We promise you that we’re not obsessed with Fifty Shades of Grey, but rather the film’s soundtrack. This time, London-based trio Vaults explore the temporality of relationships and the darkness that accompany following the wrong person down the wrong path. The song’s elegant strings contrast well with the staccato chugging of the percussion percussion, while spaciously reverbed piano bridge everything together. Singer Blythe Pepino levels the dramatics of the production, her tender, wavering vocals gliding through the cinematics. Given the track’s momentum, it’s a shame that it doesn’t all kick off, but this doesn’t takeaway from the gracefulness so exactly portrayed.

MisterWives – ‘Hurricane’

We’ve featured MisterWives before on the #Wonderlistbut ‘Hurricane’ is an unexpected turning for a band known for it’s jolly horns and bouncy production. Rather, the track has an anthemic quality, with tinges of Avril Lavigne and uplifting lyrics tackling individuality without the didactic yawn of certain songs. Unfortunately, we can see the song closing an episode of Glee, but don’t let that takeaway from singer Mandy Lee’s vocals and the song’s instantly catchy chorus. With their album finally due for release at the end of February (in the US), we’re ready to embrace MisterWives’ enthusiasm for life.
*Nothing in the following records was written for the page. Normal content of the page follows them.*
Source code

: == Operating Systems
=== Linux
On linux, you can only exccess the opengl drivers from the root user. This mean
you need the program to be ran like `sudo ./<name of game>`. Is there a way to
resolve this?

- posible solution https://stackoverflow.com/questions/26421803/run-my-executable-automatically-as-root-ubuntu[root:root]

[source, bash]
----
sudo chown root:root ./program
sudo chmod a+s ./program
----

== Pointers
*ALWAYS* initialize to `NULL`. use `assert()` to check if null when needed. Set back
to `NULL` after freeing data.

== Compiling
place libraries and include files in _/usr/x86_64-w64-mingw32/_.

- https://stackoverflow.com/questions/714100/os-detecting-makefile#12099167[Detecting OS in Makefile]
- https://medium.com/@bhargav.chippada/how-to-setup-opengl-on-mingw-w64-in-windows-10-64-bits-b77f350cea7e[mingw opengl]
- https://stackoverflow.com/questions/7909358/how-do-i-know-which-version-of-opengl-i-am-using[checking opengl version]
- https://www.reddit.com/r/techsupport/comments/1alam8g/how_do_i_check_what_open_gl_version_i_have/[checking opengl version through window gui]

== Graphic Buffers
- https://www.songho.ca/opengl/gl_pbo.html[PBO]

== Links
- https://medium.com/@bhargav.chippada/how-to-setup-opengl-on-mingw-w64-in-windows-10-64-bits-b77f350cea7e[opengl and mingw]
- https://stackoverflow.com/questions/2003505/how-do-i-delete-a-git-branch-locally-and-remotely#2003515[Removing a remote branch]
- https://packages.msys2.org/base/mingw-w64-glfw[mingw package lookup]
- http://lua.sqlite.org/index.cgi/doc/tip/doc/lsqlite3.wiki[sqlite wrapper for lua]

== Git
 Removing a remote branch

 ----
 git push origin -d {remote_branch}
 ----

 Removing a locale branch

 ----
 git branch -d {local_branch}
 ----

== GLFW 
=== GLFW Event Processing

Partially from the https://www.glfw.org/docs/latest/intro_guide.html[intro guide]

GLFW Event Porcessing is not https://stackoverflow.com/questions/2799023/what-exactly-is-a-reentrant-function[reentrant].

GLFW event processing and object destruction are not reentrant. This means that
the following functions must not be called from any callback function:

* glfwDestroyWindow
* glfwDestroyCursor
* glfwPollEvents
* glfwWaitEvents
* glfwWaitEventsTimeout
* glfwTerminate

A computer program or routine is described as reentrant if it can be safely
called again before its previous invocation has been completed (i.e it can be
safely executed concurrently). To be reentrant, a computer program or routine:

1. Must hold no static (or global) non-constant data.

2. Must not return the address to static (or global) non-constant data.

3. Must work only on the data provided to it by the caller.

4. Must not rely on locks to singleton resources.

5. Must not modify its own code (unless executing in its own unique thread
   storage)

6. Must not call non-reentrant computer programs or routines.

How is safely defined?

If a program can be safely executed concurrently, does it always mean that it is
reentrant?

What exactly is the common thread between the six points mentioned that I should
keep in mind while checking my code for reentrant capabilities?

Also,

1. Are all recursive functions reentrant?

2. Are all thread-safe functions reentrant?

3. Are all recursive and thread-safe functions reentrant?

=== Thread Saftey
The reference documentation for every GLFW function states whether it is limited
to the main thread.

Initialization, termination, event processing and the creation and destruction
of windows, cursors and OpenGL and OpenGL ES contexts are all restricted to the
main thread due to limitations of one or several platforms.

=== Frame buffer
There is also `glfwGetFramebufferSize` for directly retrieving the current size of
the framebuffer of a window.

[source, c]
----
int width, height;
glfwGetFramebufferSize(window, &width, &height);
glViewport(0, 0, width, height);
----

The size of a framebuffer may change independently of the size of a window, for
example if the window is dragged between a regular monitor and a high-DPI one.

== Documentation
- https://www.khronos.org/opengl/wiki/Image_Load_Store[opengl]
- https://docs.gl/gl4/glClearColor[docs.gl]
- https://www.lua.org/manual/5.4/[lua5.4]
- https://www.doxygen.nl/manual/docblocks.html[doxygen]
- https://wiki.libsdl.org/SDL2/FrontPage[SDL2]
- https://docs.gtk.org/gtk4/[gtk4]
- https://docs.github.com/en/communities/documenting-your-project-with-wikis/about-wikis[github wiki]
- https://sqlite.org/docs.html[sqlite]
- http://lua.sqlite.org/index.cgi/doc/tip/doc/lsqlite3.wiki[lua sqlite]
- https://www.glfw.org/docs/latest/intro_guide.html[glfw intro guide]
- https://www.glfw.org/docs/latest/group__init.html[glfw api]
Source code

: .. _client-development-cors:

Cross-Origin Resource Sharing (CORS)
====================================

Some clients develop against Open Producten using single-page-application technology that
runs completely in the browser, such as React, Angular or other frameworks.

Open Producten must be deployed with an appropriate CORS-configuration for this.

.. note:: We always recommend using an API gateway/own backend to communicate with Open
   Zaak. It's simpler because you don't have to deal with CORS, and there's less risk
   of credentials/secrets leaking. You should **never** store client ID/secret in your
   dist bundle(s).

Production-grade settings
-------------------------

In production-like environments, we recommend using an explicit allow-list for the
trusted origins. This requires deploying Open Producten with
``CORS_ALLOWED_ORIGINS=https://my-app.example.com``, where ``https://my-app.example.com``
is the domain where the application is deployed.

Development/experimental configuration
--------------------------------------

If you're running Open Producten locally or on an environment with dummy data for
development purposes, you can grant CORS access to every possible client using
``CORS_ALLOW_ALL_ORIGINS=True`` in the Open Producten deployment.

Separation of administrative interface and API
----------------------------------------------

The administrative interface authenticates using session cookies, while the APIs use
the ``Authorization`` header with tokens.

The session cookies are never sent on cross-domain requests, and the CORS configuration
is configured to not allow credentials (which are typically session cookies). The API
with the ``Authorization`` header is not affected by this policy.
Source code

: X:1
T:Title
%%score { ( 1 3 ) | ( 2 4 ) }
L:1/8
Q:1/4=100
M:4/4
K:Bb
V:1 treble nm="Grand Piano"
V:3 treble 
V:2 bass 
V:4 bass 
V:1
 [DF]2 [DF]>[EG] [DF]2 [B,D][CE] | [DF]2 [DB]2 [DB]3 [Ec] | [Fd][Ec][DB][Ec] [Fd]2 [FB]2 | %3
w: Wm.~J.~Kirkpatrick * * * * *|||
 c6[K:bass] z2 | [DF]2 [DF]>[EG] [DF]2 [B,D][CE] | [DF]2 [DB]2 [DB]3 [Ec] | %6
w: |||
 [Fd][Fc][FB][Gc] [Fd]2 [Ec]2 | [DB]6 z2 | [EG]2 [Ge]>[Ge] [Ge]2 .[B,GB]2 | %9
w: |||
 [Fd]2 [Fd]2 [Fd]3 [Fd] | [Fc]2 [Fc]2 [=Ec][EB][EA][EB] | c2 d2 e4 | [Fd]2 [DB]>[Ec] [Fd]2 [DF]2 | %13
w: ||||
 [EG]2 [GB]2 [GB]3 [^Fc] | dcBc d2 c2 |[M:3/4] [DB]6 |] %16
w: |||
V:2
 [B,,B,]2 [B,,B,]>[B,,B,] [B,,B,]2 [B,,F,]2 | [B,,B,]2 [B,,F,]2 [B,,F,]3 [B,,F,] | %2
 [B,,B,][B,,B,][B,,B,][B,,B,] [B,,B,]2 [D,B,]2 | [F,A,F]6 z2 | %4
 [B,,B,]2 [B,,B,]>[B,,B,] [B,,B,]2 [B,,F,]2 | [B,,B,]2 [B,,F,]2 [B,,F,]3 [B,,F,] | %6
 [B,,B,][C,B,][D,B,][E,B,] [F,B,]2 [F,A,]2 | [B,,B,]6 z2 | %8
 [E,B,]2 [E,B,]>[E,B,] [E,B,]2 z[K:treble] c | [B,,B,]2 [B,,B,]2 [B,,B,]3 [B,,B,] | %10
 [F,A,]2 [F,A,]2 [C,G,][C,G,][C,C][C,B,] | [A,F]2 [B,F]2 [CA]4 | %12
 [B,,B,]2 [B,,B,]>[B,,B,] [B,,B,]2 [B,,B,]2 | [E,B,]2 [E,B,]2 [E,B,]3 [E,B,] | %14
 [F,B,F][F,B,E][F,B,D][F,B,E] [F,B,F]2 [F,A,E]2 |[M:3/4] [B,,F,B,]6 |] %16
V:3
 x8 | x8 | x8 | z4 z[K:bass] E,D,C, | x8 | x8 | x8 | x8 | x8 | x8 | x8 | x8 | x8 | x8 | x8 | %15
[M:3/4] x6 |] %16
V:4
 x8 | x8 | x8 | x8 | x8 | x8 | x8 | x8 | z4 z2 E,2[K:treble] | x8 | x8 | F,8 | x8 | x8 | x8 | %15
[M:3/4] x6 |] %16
Magic Man – ‘Paris’ (Last Lynx Remix)

What happens when you let one indie pop band remix another’s song? Well, according to Magic Man and Last Lynx, apparently you end up with a majestic Hall & Oats sound-a-like song full of life and bounce. Taking Magic Man’s already enthusiastic ‘Paris’, Last Lynx have added another element to the track, taking notes from ‘Maneater’, copying the punchy bass and warming synths. This is one that sure to put a smile on your face.